Monthly Archives: August 2011

Tocqueville the particularist

I believe that: 1) moral knowledge is irreducibly experiential and particularistic; hence 2) efforts to replace moral judgment with general methods and principles cannot succeed; and thus 3) we need democratic deliberation by people who also have diverse practical experiences.

The particularistic part of this argument (1)  seems an overlooked element in Alexis de Tocqueville’s political philosophy. Consider vol. 2, book 1, chapter 3 of Democracy in America:

THE deity does not regard the human race collectively. He surveys at one glance and severally all the beings of whom mankind is composed; and he discerns in each man the resemblances that assimilate him to all his fellows, and the differences that distinguish him from them. God, therefore, stands in no need of general ideas. …

Such, however, is not the case with man. If the human mind were to attempt to examine and pass a judgment on all the individual cases before it, the immensity of detail would soon lead it astray and it would no longer see anything. [So people are forced to generalize, but …]

General ideas are no proof of the strength, but rather of the insufficiency of the human intellect; for there are in nature no beings exactly alike, no things precisely identical, no rules indiscriminately and alike applicable to several objects at once.

De Tocqueville is not quick to connect particularistic thinking and democracy. Quite the contrary; he presumes that democracy encourages the habit of hasty generalization:

In the ages of equality all men are independent of each other, isolated, and weak. The movements of the multitude are not permanently guided by the will of any individuals; at such times humanity seems always to advance of itself. In order, therefore, to explain what is passing in the world, man is driven to seek for some great causes, which, acting in the same manner on all our fellow creatures, thus induce them all voluntarily to pursue the same track. This again naturally leads the human mind to conceive general ideas and superinduces a taste for them. … When I repudiate the traditions of rank, professions, and birth …, I am inclined to derive the motives of my opinions from human nature itself, and this leads me necessarily, and almost unconsciously, to adopt a great number of very general notions.

RECORDS SUPPLIED ▸
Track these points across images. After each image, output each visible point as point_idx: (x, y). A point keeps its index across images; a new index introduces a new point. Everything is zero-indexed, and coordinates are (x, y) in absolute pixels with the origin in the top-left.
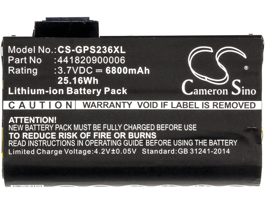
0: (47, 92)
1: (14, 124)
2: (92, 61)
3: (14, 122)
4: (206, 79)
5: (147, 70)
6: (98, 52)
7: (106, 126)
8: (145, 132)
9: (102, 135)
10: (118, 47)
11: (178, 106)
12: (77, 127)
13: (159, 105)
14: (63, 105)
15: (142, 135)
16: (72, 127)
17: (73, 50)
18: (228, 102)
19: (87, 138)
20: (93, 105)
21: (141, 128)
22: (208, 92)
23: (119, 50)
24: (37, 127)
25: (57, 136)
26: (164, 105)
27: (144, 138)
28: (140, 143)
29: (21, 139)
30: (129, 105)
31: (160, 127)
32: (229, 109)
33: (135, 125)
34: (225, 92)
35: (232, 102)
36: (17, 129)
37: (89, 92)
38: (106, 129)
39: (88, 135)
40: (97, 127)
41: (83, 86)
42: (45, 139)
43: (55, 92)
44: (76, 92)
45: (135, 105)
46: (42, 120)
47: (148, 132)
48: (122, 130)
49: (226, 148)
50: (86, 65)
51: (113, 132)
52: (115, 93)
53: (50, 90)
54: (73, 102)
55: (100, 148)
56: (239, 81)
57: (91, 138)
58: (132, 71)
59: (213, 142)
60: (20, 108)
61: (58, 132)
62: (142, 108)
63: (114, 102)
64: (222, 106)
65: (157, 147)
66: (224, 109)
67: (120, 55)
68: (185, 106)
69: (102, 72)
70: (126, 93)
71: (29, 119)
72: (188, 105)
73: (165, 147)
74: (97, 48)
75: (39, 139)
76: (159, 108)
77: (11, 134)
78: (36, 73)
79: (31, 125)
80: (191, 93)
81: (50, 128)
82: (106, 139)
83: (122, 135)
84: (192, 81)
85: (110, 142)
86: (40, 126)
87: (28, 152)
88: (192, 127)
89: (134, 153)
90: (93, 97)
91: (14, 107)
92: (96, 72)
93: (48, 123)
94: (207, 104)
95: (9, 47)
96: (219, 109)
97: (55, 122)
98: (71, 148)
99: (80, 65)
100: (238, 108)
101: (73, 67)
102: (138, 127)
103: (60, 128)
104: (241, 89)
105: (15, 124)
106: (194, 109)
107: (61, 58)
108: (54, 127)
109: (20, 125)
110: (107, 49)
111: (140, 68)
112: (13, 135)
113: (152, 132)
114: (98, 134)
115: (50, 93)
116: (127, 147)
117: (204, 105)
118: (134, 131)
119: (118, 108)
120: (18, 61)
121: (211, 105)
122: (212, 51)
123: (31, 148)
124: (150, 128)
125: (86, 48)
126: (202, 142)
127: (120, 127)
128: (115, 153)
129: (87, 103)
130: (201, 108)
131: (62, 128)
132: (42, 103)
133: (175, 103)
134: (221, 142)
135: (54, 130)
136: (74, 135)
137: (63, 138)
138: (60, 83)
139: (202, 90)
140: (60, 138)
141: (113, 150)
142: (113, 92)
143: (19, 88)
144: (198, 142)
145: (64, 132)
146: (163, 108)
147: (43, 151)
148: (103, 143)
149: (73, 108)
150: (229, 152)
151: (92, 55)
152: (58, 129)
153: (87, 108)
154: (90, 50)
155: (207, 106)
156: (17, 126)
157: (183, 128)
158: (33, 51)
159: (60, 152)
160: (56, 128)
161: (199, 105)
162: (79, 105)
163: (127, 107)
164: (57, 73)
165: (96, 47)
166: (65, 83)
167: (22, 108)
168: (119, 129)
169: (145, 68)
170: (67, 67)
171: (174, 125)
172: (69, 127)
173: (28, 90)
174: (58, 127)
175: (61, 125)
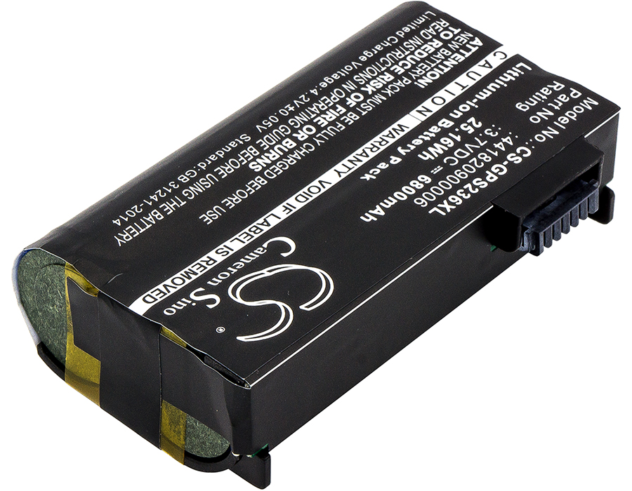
0: (475, 100)
1: (469, 41)
2: (463, 170)
3: (471, 43)
4: (266, 273)
5: (368, 218)
6: (469, 186)
7: (339, 129)
8: (274, 163)
9: (331, 116)
10: (449, 211)
11: (265, 220)
12: (378, 99)
13: (296, 202)
14: (431, 106)
15: (274, 155)
16: (386, 95)
17: (506, 163)
18: (194, 277)
19: (347, 99)
20: (390, 135)
21: (287, 162)
22: (240, 264)
23: (444, 209)
24: (434, 62)
25: (392, 73)
26: (287, 208)
27: (266, 154)
28: (264, 143)
29: (437, 37)
30: (339, 173)
31: (259, 182)
32: (182, 272)
33: (300, 158)
34: (216, 281)
35: (188, 281)
36: (457, 41)
37: (418, 142)
38: (336, 125)
39: (352, 102)
40: (352, 118)
41: (436, 139)
42: (405, 59)
43: (465, 108)
44: (435, 129)
45: (331, 177)
46: (438, 73)
47: (268, 166)
48: (310, 139)
49: (124, 224)
50: (462, 162)
51: (319, 129)
52: (379, 166)
53: (473, 105)
54: (424, 118)
55: (315, 99)
56: (211, 306)
57: (343, 102)
58: (390, 203)
59: (154, 218)
60: (486, 61)
61: (398, 77)
62: (316, 183)
63: (365, 160)
64: (197, 269)
65: (234, 153)
66: (190, 267)
67: (431, 205)
68: (254, 229)
69: (432, 172)
70: (362, 178)
71: (457, 61)
72: (252, 234)
73: (221, 162)
74: (477, 190)
75: (412, 53)
76: (291, 200)
77: (456, 31)
78: (520, 108)
79: (443, 58)
80: (265, 245)
81: (416, 73)
82: (318, 115)
83: (302, 135)
84: (285, 255)
85: (310, 116)
86: (430, 66)
87: (407, 29)
88: (209, 217)
89: (257, 126)
90: (404, 142)
91: (495, 55)
92: (439, 167)
93: (425, 75)
94: (226, 253)
95: (596, 103)
96: (198, 261)
97: (416, 83)
98: (355, 72)
99: (474, 155)
100: (168, 282)
101: (479, 147)
102: (291, 159)
103: (400, 82)
104: (193, 301)
105: (468, 43)
106: (237, 236)
107: (511, 143)
108: (410, 77)
109: (458, 47)
110: (461, 197)
111: (382, 213)
112: (453, 32)
113: (264, 169)
114: (338, 113)
115: (468, 102)
116: (276, 126)
117: (226, 249)
118: (291, 151)
119: (351, 157)
120: (563, 98)
121: (217, 256)
122: (302, 307)
123: (409, 36)
124: (272, 170)
125: (491, 177)
126: (172, 206)
127: (318, 141)
128: (286, 107)
129: (403, 130)
130: (228, 243)
131: (398, 84)
132: (464, 87)
133: (273, 222)
134: (143, 226)
135: (406, 74)
136: (370, 89)
137: (381, 76)
138: (472, 120)
139: (253, 259)
140: (385, 73)
141: (292, 109)
142: (383, 166)
143: (518, 75)
144: (179, 203)
145: (389, 83)
146: (284, 204)
147: (388, 44)
148: (317, 107)
149: (414, 112)
150: (114, 222)
151: (471, 177)
152: (402, 79)
153: (395, 126)
154: (484, 180)
155: (219, 251)
156: (461, 43)
157: (223, 206)
158: (560, 123)
159: (363, 59)
160: (406, 79)
161: (235, 245)
162: (411, 120)
163: (339, 167)
164: (491, 127)
165: (480, 189)
166: (466, 125)
167: (482, 62)
168: (317, 138)
169: (375, 219)
170: (486, 142)
171: (240, 200)
172: (389, 92)
173: (502, 83)
174: (404, 81)
175: (404, 86)
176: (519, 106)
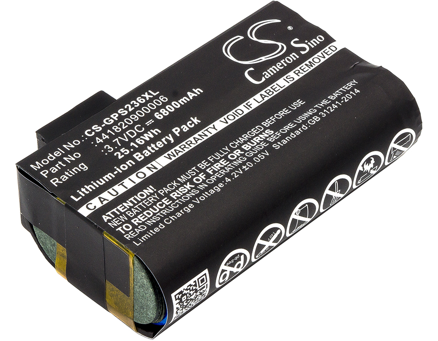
0: (116, 173)
1: (112, 220)
2: (133, 120)
3: (111, 218)
4: (264, 59)
5: (198, 91)
6: (130, 110)
7: (212, 157)
8: (257, 135)
9: (217, 167)
10: (146, 93)
11: (263, 98)
12: (183, 178)
13: (243, 109)
14: (146, 172)
15: (257, 140)
16: (178, 182)
17: (103, 125)
18: (307, 62)
19: (204, 179)
20: (177, 152)
21: (248, 136)
22: (278, 67)
23: (149, 94)
24: (140, 206)
25: (171, 199)
26: (249, 106)
27: (262, 139)
28: (263, 145)
29: (134, 227)
30: (214, 128)
31: (267, 123)
32: (314, 67)
33: (240, 138)
34: (294, 56)
35: (311, 60)
36: (120, 221)
37: (160, 144)
38: (214, 160)
39: (202, 176)
40: (203, 165)
41: (148, 143)
42: (161, 210)
43: (124, 167)
44: (147, 153)
45: (219, 125)
46: (138, 197)
47: (261, 133)
48: (232, 150)
49: (352, 90)
50: (131, 127)
51: (226, 158)
52: (188, 129)
53: (117, 169)
54: (154, 163)
55: (228, 175)
56: (297, 39)
57: (208, 176)
58: (183, 100)
59: (334, 96)
60: (102, 203)
61: (167, 195)
62: (230, 122)
63: (196, 136)
64: (305, 69)
65: (283, 136)
66: (310, 70)
67: (157, 97)
68: (271, 93)
69: (153, 121)
70: (200, 121)
71: (123, 205)
72: (272, 90)
73: (293, 130)
74: (126, 107)
75: (154, 214)
76: (246, 111)
77: (119, 229)
78: (85, 167)
79: (132, 209)
80: (264, 79)
81: (154, 198)
82: (226, 166)
83: (237, 153)
84: (252, 69)
85: (232, 165)
86: (143, 204)
87: (156, 230)
88: (299, 103)
89: (268, 154)
90: (169, 146)
91: (95, 207)
92: (148, 125)
93: (148, 196)
94: (288, 77)
95: (32, 166)
96: (305, 73)
97: (155, 190)
98: (198, 196)
99: (124, 131)
100: (323, 60)
101: (119, 137)
102: (245, 138)
103: (166, 191)
104: (307, 44)
105: (113, 218)
106: (281, 89)
107: (97, 138)
108: (159, 195)
109: (121, 217)
110: (137, 102)
111: (189, 93)
112: (122, 229)
113: (264, 131)
114: (212, 169)
115: (121, 172)
116: (256, 155)
117: (288, 80)
118: (245, 142)
119: (206, 138)
120: (54, 170)
121: (294, 76)
122: (242, 38)
123: (156, 225)
124: (258, 130)
125: (115, 116)
126: (323, 103)
127: (227, 149)
128: (248, 168)
129: (168, 155)
130: (287, 85)
131: (168, 190)
132: (122, 184)
133: (258, 97)
134: (341, 91)
135: (161, 197)
136: (188, 186)
137: (179, 196)
138: (120, 157)
139: (270, 69)
140: (176, 198)
141: (244, 167)
142: (185, 128)
143: (82, 189)
144: (319, 106)
145: (174, 191)
146: (251, 109)
147: (171, 218)
148: (226, 170)
149: (159, 168)
150: (358, 91)
151: (128, 116)
152: (165, 193)
153: (174, 158)
154: (120, 114)
155: (292, 79)
156: (118, 219)
157: (290, 109)
158: (61, 152)
159: (191, 206)
160: (162, 194)
161: (282, 83)
162: (162, 162)
163: (214, 132)
164: (108, 153)
165: (124, 108)
166: (125, 153)
167: (105, 202)
168: (227, 151)
169: (194, 90)
170: (113, 141)
171: (279, 113)
172: (175, 184)
173: (94, 184)
174: (163, 192)
175: (164, 188)
176: (86, 168)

WORK REQUEST 1 ▸
Update the Tocqueville post between "Such, however, is" and "objects at once.", inclusive, so that "immensity" becomes "vastness".
WORK REQUEST 2 ▸
Which part of Democracy in America does the Tocqueville post ask readers to consider?

ANSWER AREA 1 ▸
Such, however, is not the case with man. If the human mind were to attempt to examine and pass a judgment on all the individual cases before it, the vastness of detail would soon lead it astray and it would no longer see anything. [So people are forced to generalize, but …]

General ideas are no proof of the strength, but rather of the insufficiency of the human intellect; for there are in nature no beings exactly alike, no things precisely identical, no rules indiscriminately and alike applicable to several objects at once.

ANSWER AREA 2 ▸
Volume 2, book 1, chapter 3.